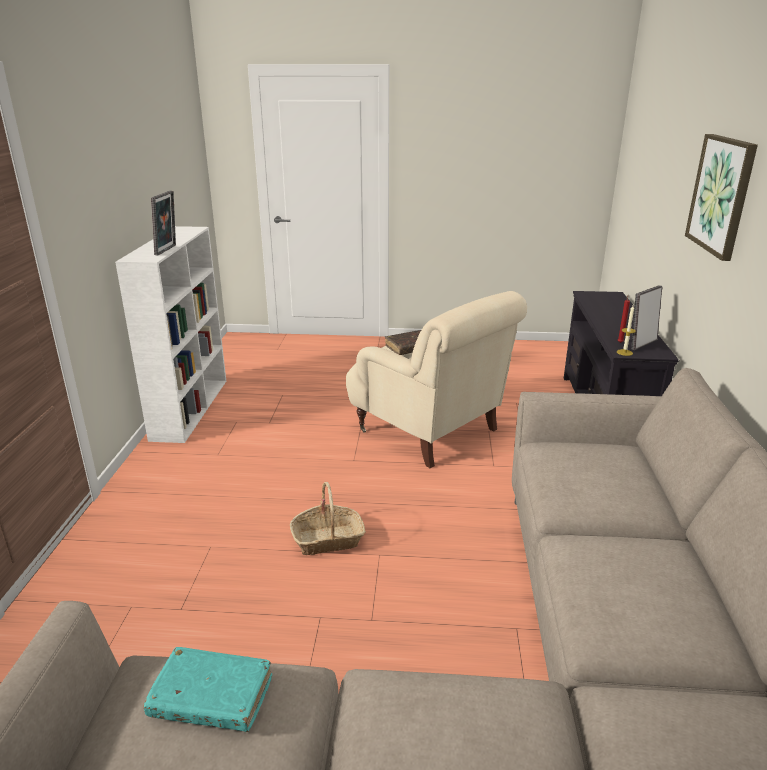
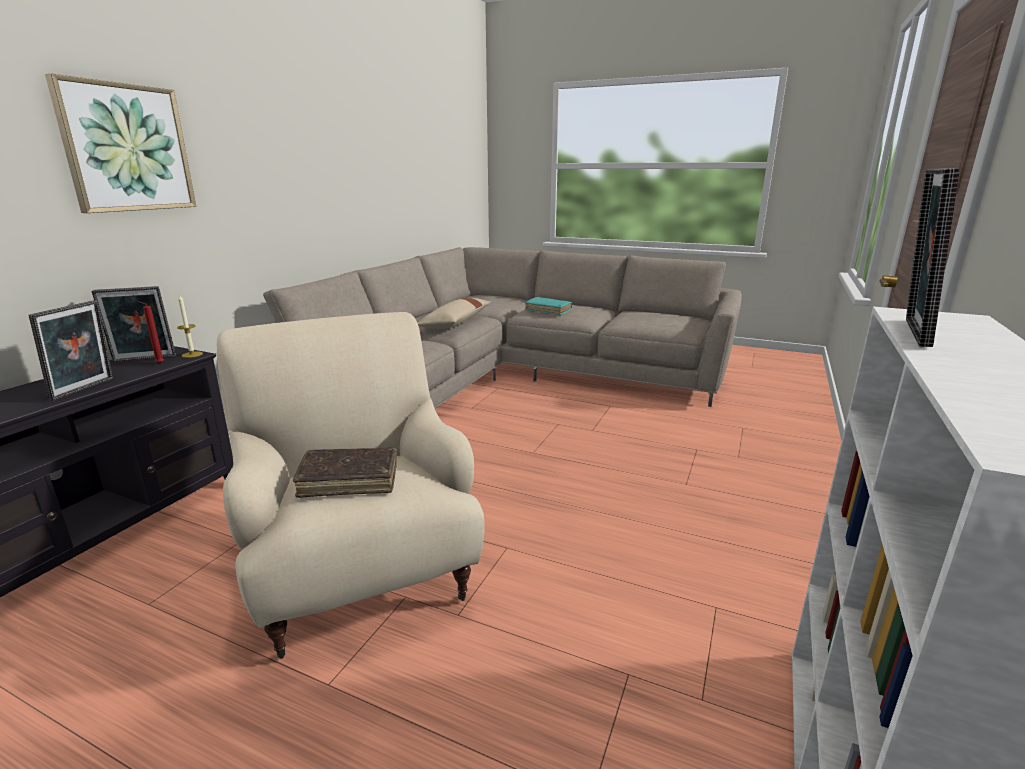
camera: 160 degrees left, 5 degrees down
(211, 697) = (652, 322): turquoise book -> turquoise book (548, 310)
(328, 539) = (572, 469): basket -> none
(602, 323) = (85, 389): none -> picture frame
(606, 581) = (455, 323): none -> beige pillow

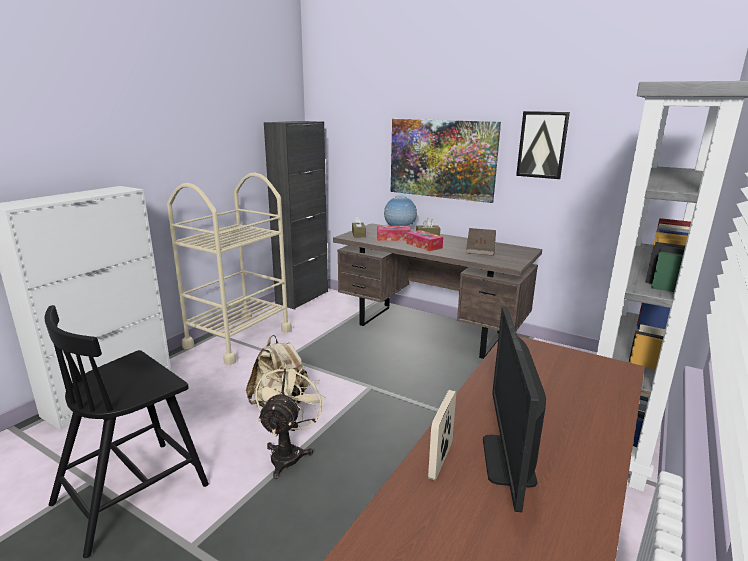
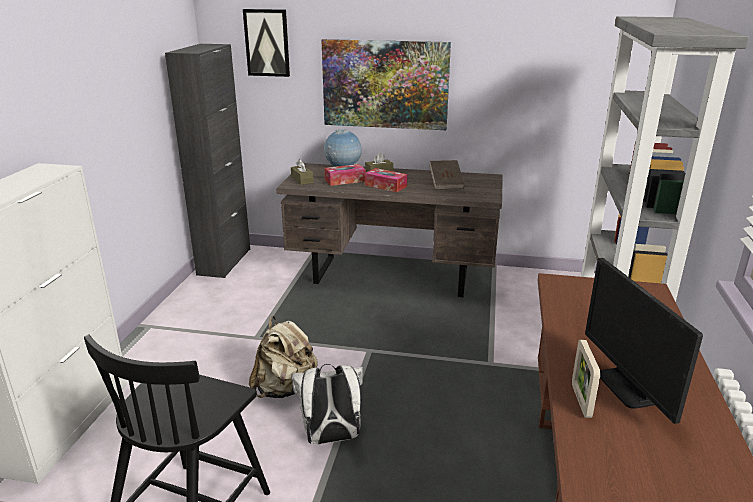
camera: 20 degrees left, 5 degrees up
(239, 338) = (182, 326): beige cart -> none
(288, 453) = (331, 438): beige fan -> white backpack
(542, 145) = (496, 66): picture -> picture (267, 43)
※
ACTIVITY ▸ Search the records for the string "degrees" and report each line that has it.

TASK RESPONSE ▸
camera: 160 degrees left, 5 degrees down
camera: 20 degrees left, 5 degrees up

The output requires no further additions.